▶ _DOCUMENT TEXT_
Notaro’s latest venture, One Mississippi, is an Amazon original series that was co-written with Diablo Cody. The dark comedy follows Tig, post-double mastectomy, to her homestate of Mississippi where she comes to terms with her mother’s death.

City Pages: Is it hard to write jokes or do standup when things are going so well in your personal life?

Tig Notaro: Um…no. I’ve never felt like I’ve needed misery to inspire my writing. I don’t fully buy into that. Hopefully, that’s not something I would have to rely on. I’ve always had a pretty decent life. I’ve had my share of ups and downs, but I’ve still managed to feel inspired.

CP: One Mississippi was renewed for another season. Will the next season still be semi-autobiographical or will you explore fictional storylines?

TN: Gosh. I have no idea what is to come, and that’s kind of the exciting part. I’m sure I wouldn’t be able to help but bring some autobiographical elements to the show. We have a couple of new writers that are joining us this year, so it will be interesting to see what they will be bringing and their perspective. We’re really excited to get back in the writers’ room and find out where this show is going.

CP: The awkwardness of step-families in the show is so realistic. How is your relationship with your step-father now? Has he seen the show?

TN: Yeah, he’s seen the show. He wrote me a really wonderful letter after it came out. He loved it. He and my brother and my whole family thought it was awesome. [Babbling noises.]

CP: I think I hear a baby in the background there.

TN: You do. There are two five-month old babies that are ready to walk but they don’t realize they have several more months to wait.

CP: Motherhood has been a big dream of yours for a while. How did the babies finally come into the world? Did you use a surrogate?

TN: A surrogate, yeah.

CP: In addition to having babies, you got married in the past year, right?

TN: Yeah. We just celebrated our one-year anniversary at the end of October. We went back to my hometown in Mississippi to celebrate, and we brought the babies with us for my Mississippi and Louisiana family members to meet them. We had a great time.

CP: What are you looking forward to for the boys’ first Christmas?

TN: I used to be kind of neutral about the holidays, and then when I married Stephanie, she’s just like the epitome of the annoying -- I don’t find her annoying -- person that loves to decorate. I think I’m just excited to have the full-on holiday experiences with the babies and passing their six-month-old bodies around the Christmas tree. My family and friends are pretty obsessed with the babies, so it’s going to be fun to everyone’s reaction to them in their little Christmas outfits.

▶ _YOUR TASKS_
1/ Reproduce the passage of the Tig Notaro interview starting at "TN: Yeah. We" and ending at "little Christmas outfits.".
2/ In the Tig Notaro interview, who co-wrote One Mississippi with Notaro?
You won't need the entries that come after the Tig Notaro interview.

▶ _SUPPLIED ENTRIES_
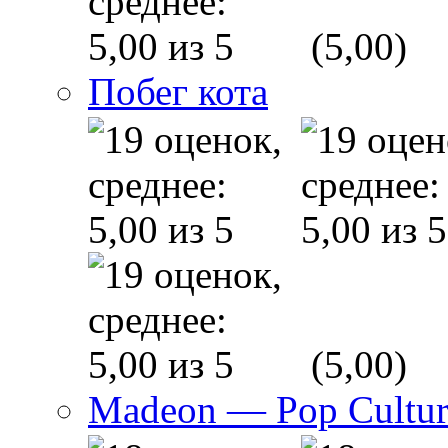
(5,00)
Побег кота
(5,00)
Madeon — Pop Culture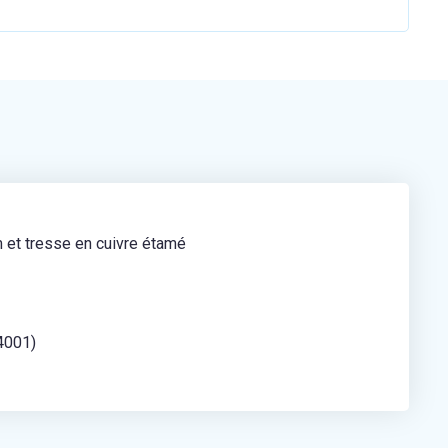
m et tresse en cuivre étamé
4001)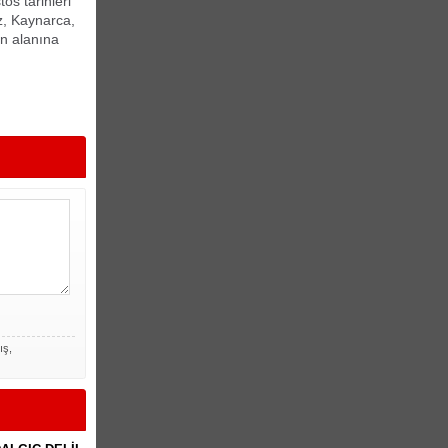
os tarihleri
z, Kaynarca,
an alanına
ış,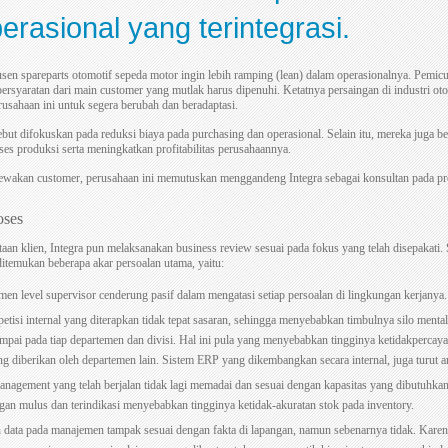
erasional yang terintegrasi.
en spareparts otomotif sepeda motor ingin lebih ramping (lean) dalam operasionalnya. Pemicu
ersyaratan dari main customer yang mutlak harus dipenuhi. Ketatnya persaingan di industri ot
sahaan ini untuk segera berubah dan beradaptasi.
but difokuskan pada reduksi biaya pada purchasing dan operasional. Selain itu, mereka juga be
s produksi serta meningkatkan profitabilitas perusahaannya.
ewakan customer, perusahaan ini memutuskan menggandeng Integra sebagai konsultan pada pro
oses
an klien, Integra pun melaksanakan business review sesuai pada fokus yang telah disepakati
ditemukan beberapa akar persoalan utama, yaitu:
en level supervisor cenderung pasif dalam mengatasi setiap persoalan di lingkungan kerjanya.
tisi internal yang diterapkan tidak tepat sasaran, sehingga menyebabkan timbulnya silo mentali
umpai pada tiap departemen dan divisi. Hal ini pula yang menyebabkan tingginya ketidakpercaya
ng diberikan oleh departemen lain. Sistem ERP yang dikembangkan secara internal, juga turut a
anagement yang telah berjalan tidak lagi memadai dan sesuai dengan kapasitas yang dibutuhkan.
ngan mulus dan terindikasi menyebabkan tingginya ketidak-akuratan stok pada inventory.
 data pada manajemen tampak sesuai dengan fakta di lapangan, namun sebenarnya tidak. Kare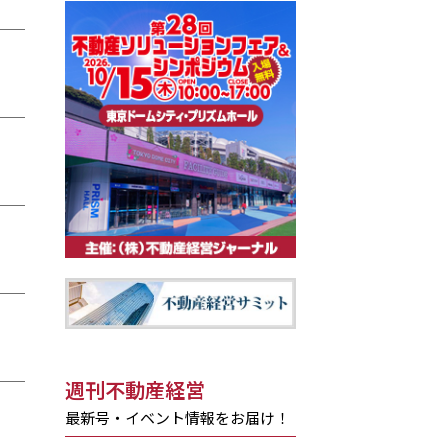
週刊不動産経営
最新号・イベント情報をお届け！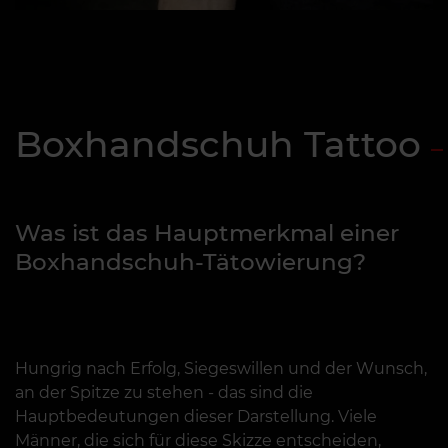
Boxhandschuh Tattoo
Was ist das Hauptmerkmal einer
Boxhandschuh-Tätowierung?
Hungrig nach Erfolg, Siegeswillen und der Wunsch,
an der Spitze zu stehen - das sind die
Hauptbedeutungen dieser Darstellung. Viele
Männer, die sich für diese Skizze entscheiden,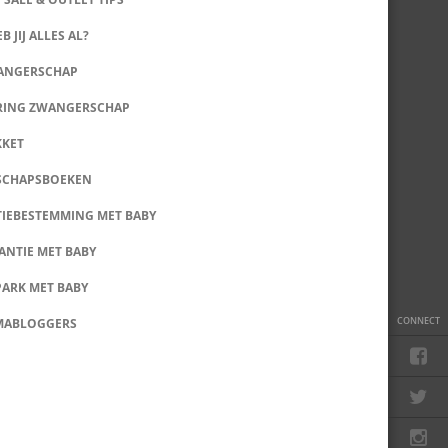
B JIJ ALLES AL?
WANGERSCHAP
RING ZWANGERSCHAP
KKET
SCHAPSBOEKEN
IEBESTEMMING MET BABY
ANTIE MET BABY
PARK MET BABY
CONNECT
MABLOGGERS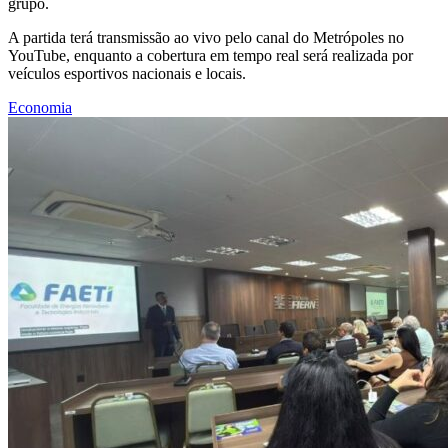
grupo.
A partida terá transmissão ao vivo pelo canal do Metrópoles no
YouTube, enquanto a cobertura em tempo real será realizada por
veículos esportivos nacionais e locais.
Economia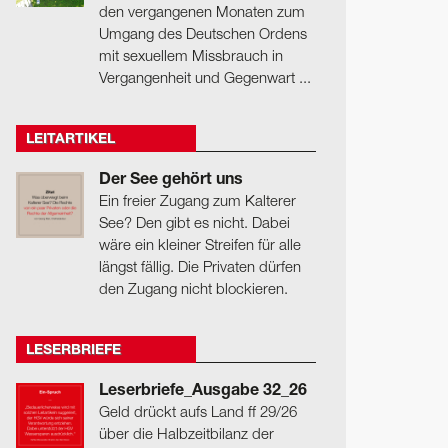
den vergangenen Monaten zum
Umgang des Deutschen Ordens
mit sexuellem Missbrauch in
Vergangenheit und Gegenwart ...
LEITARTIKEL
Der See gehört uns
Ein freier Zugang zum Kalterer
See? Den gibt es nicht. Dabei
wäre ein kleiner Streifen für alle
längst fällig. Die Privaten dürfen
den Zugang nicht blockieren.
LESERBRIEFE
Leserbriefe_Ausgabe 32_26
Geld drückt aufs Land ff 29/26
über die Halbzeitbilanz der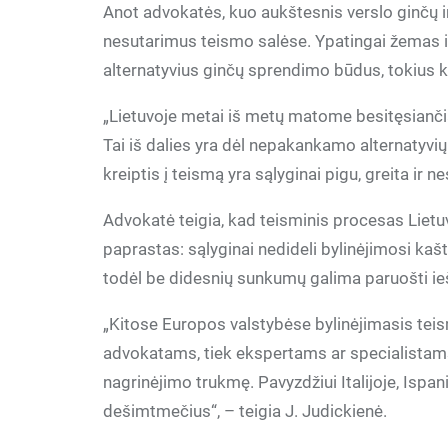
Anot advokatės, kuo aukštesnis verslo ginčų i
nesutarimus teismo salėse. Ypatingai žemas i
alternatyvius ginčų sprendimo būdus, tokius ka
„Lietuvoje metai iš metų matome besitęsiančią 
Tai iš dalies yra dėl nepakankamo alternatyvi
kreiptis į teismą yra sąlyginai pigu, greita ir 
Advokatė teigia, kad teisminis procesas Lietuv
paprastas: sąlyginai nedideli bylinėjimosi kašt
todėl be didesnių sunkumų galima paruošti ieški
„Kitose Europos valstybėse bylinėjimasis teis
advokatams, tiek ekspertams ar specialistams
nagrinėjimo trukmę. Pavyzdžiui Italijoje, Ispani
dešimtmečius“, – teigia J. Judickienė.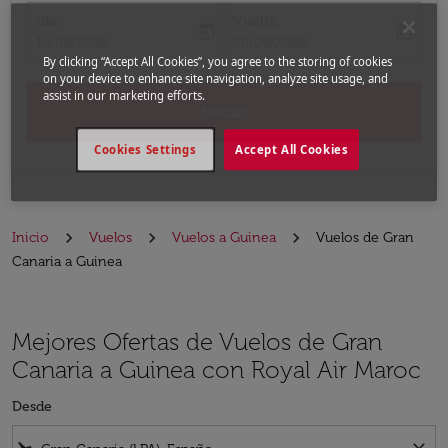
Ida
Vuelta
today
today
fc-booking-departure-date-aria-label
fc-booking-return-date-aria-label
13/08/2026
20/08/2026
By clicking “Accept All Cookies”, you agree to the storing of cookies
on your device to enhance site navigation, analyze site usage, and
assist in our marketing efforts.
Buscar
Cookies Settings
Accept All Cookies
Inicio
Vuelos
Vuelos a Guinea
Vuelos de Gran
Canaria a Guinea
Mejores Ofertas de Vuelos de Gran
Canaria a Guinea con Royal Air Maroc
Desde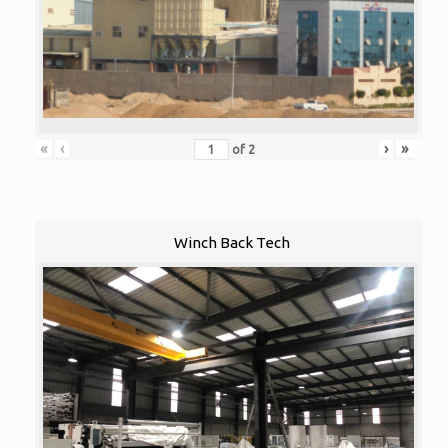
«
‹
›
»
of
2
Winch Back Tech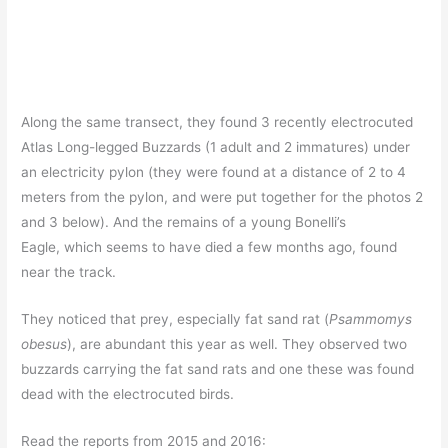
Along the same transect, they found 3 recently electrocuted
Atlas Long-legged Buzzards (1 adult and 2 immatures) under
an electricity pylon (they were found at a distance of 2 to 4
meters from the pylon, and were put together for the photos 2
and 3 below). And the remains of a young Bonelli’s
Eagle, which seems to have died a few months ago, found
near the track.
They noticed that prey, especially fat sand rat (
Psammomys
obesus
), are abundant this year as well. They observed two
buzzards carrying the fat sand rats and one these was found
dead with the electrocuted birds.
Read the reports from 2015 and 2016:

▶ _SOLUTIONS BY TASK_
1/
TN: Yeah. We just celebrated our one-year anniversary at the end of October. We went back to my hometown in Mississippi to celebrate, and we brought the babies with us for my Mississippi and Louisiana family members to meet them. We had a great time.

CP: What are you looking forward to for the boys’ first Christmas?

TN: I used to be kind of neutral about the holidays, and then when I married Stephanie, she’s just like the epitome of the annoying -- I don’t find her annoying -- person that loves to decorate. I think I’m just excited to have the full-on holiday experiences with the babies and passing their six-month-old bodies around the Christmas tree. My family and friends are pretty obsessed with the babies, so it’s going to be fun to everyone’s reaction to them in their little Christmas outfits.

2/ Diablo Cody